The aim of the pilot project would be to demonstrate the potential of text and data mining within a 
significant Australian historical context. It will also provide a working model for how a large corpus can 
be analysed online and semantically linked to other online collections to infer new knowledge. More 
specifically we recommend that: 
• A set of digitized manuscripts/letters or texts, of significant historical and/or cultural 
significance should be selected as a test-bed - for processing and semantic tagging (e.g., 
Australian War Memorial War diaries, the Captain Cook Endeavour Journal, a sub-set of the 
NLA Newspaper Digitization collection). The selected digitized materials should facilitate 
interdisciplinary and collaborative research across the Australian university sector. For 
example, analysis of the Cook journals may add temporal depth to environmental datasets. 
                                                      
9 New GATE stuff, summer 2010 http://gate.ac.uk/family/coming-soon/ 
18 
• Relevant entities and controlled vocabularies should be identified (see Section 7.3); 
• The relevant GATE tools should be customized to specifically support the chosen entities, 
vocabularies and collection of texts. Then their performance evaluated based on the speed 
and accuracy of the results for the chosen testbed collection of texts.  
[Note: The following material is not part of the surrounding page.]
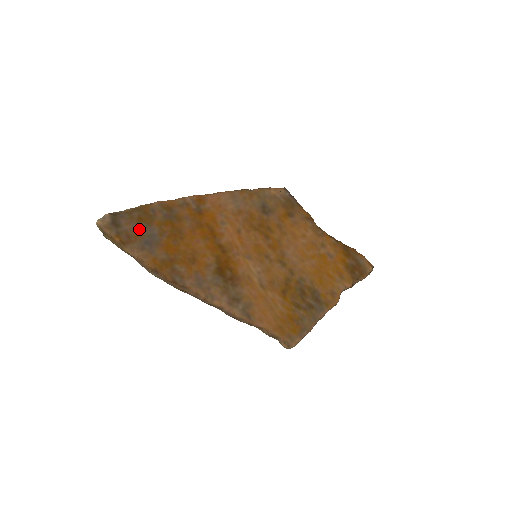
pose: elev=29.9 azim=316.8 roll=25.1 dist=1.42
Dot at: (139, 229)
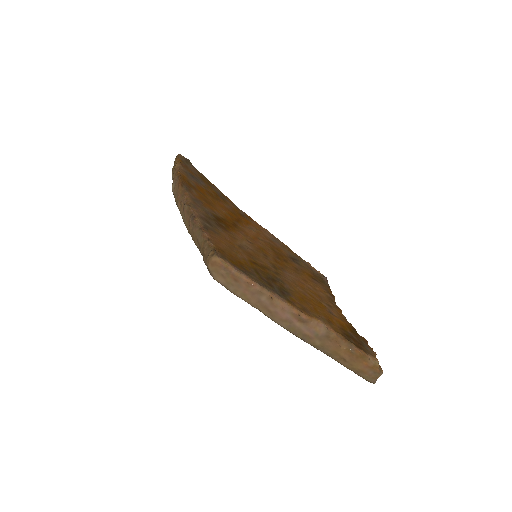
Dot at: (196, 175)
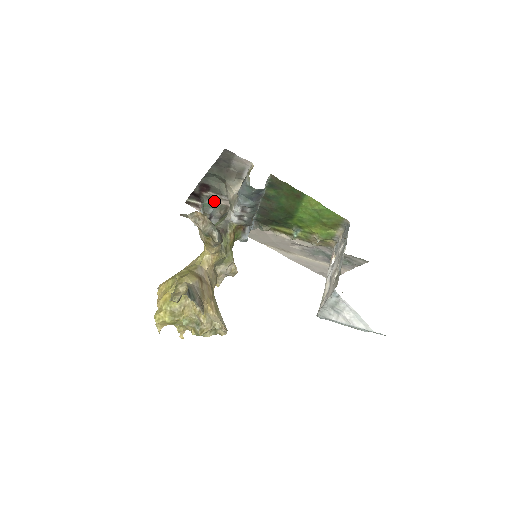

• The extracted named entities/tags should be stored as RDF in an RDF triple store (i.e. the 
GATE Mimir (Multi-paradigm Information Management Index and Repository) semantic 
repository), with pointers to the precise textual segment/word (using XPointer or TEI) in both 
the text and scanned image of the manuscript. 
• A Web interface should be developed that enables invited contributors (authenticated users) 
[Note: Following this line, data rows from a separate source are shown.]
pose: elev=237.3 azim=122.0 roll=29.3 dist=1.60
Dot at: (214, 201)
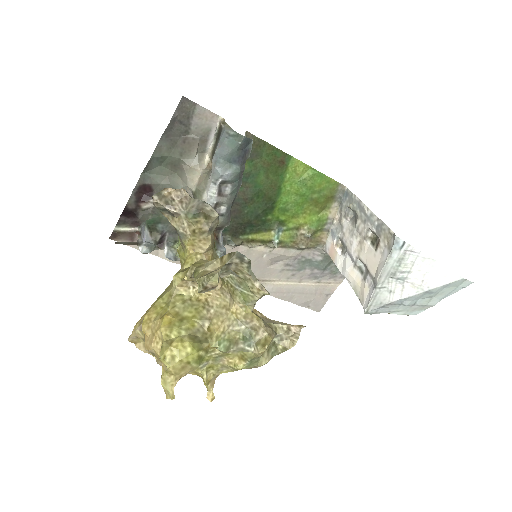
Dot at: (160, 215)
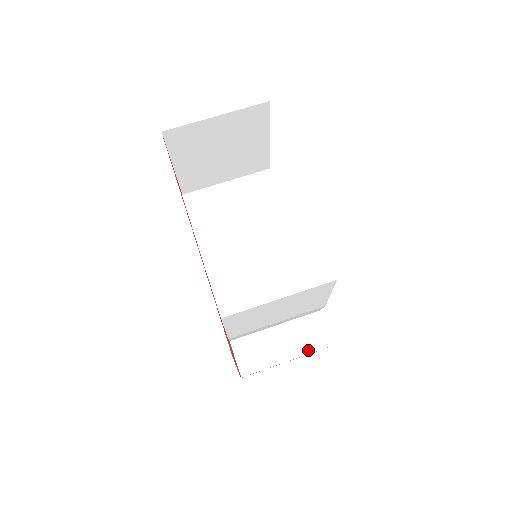
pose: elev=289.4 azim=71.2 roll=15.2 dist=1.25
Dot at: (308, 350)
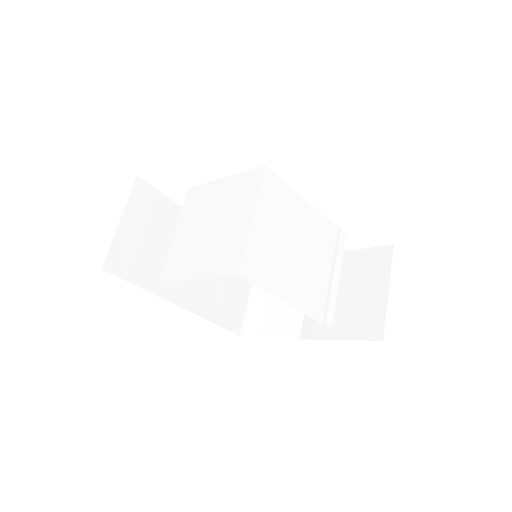
Dot at: occluded
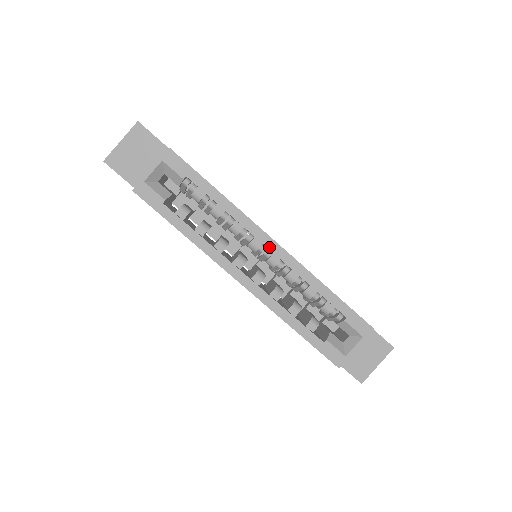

to view the automatically extracted semantic tags and correct/improve them as required 
• The corrected semantic tags should be exposed to the Semantic Web and used to link the 
chosen collection of texts to other Linked Open Data (LOD) resources e.g., DBPedia, 
FreeBase, Geonames, UMBEL etc. 
• RDF Graphs showing relationships between and across the textual documents should be 
generated and displayed as visualizations 
• Semantic search, discovery and navigation services (using SPARQL over Mimir) should be 
developed over the semantically annotated collection – to enable browsing via social network 
graphs, genealogies, maps and timeline interfaces. 
7.3 Recommended Vocabularies 
Named entity recognition systems currently use the ENAMEX tags (person, organization, location) and 
TIMEX tags (date, time) expressed as embedded XML – it would be advisable to continue to use 
these tags. The following sub-categories are also available: city, country, state/province, river. Further 
useful sub-categories could be defined, specific to the discipline/application. 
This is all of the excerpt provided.